On the evening of the tenth of May we reached the estuary near the head of which is Yokohama and further on is Tokyo. For at least two hours we steamed past a low-lying shore line before we came in sight of the sweep of steep cliff to the southward which forms the great outer harbour.
There was just one thing that we could really look at; one insistent, dominant point in the landscape which caught us and held us fascinated—Fujiyama. I had seen Fujiyama on screens and fans and porcelains all my life, but I had no conception of it. For one half hour this “Queen of Mountains”—rightly called—rising thirteen thousand feet out of sheer sea-level, perfect in form, snow-capped, majestic, blazed for us against the western sky. Then a cloud curtain fell—and the sun went down.

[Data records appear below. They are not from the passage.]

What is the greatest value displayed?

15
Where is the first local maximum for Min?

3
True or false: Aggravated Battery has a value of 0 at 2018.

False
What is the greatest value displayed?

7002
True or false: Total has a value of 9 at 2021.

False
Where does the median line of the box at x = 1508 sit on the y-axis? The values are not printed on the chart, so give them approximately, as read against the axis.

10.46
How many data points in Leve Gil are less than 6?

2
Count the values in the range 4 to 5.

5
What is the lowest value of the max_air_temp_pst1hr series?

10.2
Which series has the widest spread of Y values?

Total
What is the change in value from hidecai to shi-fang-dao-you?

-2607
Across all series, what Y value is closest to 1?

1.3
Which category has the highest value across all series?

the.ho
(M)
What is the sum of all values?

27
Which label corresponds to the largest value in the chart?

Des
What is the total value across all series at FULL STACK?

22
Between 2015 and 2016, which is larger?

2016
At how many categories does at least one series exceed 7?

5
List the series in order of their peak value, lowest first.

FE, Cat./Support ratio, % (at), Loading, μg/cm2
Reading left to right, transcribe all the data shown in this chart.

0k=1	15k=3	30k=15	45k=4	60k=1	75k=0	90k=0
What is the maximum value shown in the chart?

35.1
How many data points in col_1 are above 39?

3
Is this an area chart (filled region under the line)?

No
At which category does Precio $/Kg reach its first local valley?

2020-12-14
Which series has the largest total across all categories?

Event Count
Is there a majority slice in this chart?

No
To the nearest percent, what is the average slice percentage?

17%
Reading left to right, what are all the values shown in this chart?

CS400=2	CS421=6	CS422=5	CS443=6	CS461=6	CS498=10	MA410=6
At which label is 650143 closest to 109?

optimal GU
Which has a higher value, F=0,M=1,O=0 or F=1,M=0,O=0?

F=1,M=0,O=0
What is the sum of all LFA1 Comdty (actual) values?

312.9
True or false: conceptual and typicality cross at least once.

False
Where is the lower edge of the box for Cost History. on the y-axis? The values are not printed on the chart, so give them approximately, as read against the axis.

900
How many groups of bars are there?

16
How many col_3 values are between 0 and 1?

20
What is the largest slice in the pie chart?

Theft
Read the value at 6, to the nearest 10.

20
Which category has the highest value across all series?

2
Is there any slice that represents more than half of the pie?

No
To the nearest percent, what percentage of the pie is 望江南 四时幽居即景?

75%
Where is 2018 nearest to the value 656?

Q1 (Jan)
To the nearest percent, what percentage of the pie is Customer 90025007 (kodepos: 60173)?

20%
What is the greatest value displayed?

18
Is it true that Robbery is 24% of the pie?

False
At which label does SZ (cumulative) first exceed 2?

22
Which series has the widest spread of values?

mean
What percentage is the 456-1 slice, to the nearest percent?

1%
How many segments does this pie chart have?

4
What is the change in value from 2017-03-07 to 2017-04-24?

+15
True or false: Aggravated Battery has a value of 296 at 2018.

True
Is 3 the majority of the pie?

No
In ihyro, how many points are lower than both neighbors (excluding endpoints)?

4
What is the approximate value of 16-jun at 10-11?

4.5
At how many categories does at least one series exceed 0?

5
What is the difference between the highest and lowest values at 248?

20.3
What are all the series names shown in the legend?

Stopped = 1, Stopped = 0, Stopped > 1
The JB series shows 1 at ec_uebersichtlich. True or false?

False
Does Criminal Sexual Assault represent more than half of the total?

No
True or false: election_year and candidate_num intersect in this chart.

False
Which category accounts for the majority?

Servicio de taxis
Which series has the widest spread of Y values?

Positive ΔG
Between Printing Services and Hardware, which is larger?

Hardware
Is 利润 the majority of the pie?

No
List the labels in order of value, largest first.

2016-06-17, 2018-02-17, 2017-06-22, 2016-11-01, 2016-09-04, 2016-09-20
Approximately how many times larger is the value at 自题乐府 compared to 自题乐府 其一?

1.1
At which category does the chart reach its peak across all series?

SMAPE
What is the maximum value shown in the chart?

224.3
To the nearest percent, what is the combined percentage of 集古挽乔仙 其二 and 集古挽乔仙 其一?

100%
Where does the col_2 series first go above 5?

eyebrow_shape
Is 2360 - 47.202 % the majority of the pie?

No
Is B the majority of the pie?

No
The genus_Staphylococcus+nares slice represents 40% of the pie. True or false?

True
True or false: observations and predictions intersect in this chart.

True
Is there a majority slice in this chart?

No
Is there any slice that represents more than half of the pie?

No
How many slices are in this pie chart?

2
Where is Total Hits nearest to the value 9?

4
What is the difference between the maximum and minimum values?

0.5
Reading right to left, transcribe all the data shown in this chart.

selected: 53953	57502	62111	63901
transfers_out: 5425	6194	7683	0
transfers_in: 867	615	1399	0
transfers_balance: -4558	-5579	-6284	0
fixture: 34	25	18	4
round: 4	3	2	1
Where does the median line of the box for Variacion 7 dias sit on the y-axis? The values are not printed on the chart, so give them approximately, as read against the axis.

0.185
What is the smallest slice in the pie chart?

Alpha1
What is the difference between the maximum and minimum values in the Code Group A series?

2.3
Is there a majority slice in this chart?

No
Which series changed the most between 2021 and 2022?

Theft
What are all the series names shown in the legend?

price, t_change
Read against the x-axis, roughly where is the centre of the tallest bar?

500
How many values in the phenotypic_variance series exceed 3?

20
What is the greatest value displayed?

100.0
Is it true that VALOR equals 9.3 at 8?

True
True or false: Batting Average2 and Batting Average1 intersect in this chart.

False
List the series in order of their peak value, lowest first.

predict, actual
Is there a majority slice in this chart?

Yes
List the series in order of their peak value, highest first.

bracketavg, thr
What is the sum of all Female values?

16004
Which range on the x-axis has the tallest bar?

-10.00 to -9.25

As we steamed up close to the breakwater in the grey light of late evening we could see nothing but the dark outlines of many ships and a long row of substantial looking buildings, under high arc lights, stretching along a wide, waterfront street which I was afterward to know as The Bund.
We wanted to go ashore, but it was not possible. We had to lie outside the breakwater and wait for the doctors to come aboard. “Wait for the doctors to come aboard;” how familiar that proceeding becomes to the traveller among the ports of the East, and especially, of Japan. You arrive at Yokohama and are examined there; you go just around the bend of the coast line and arrive at Kobe and you are examined there; you go on through the Inland Sea to Nagasaki and again you are examined. Wherever you arrive in this land of much caution you must “wait for the doctors to come aboard.”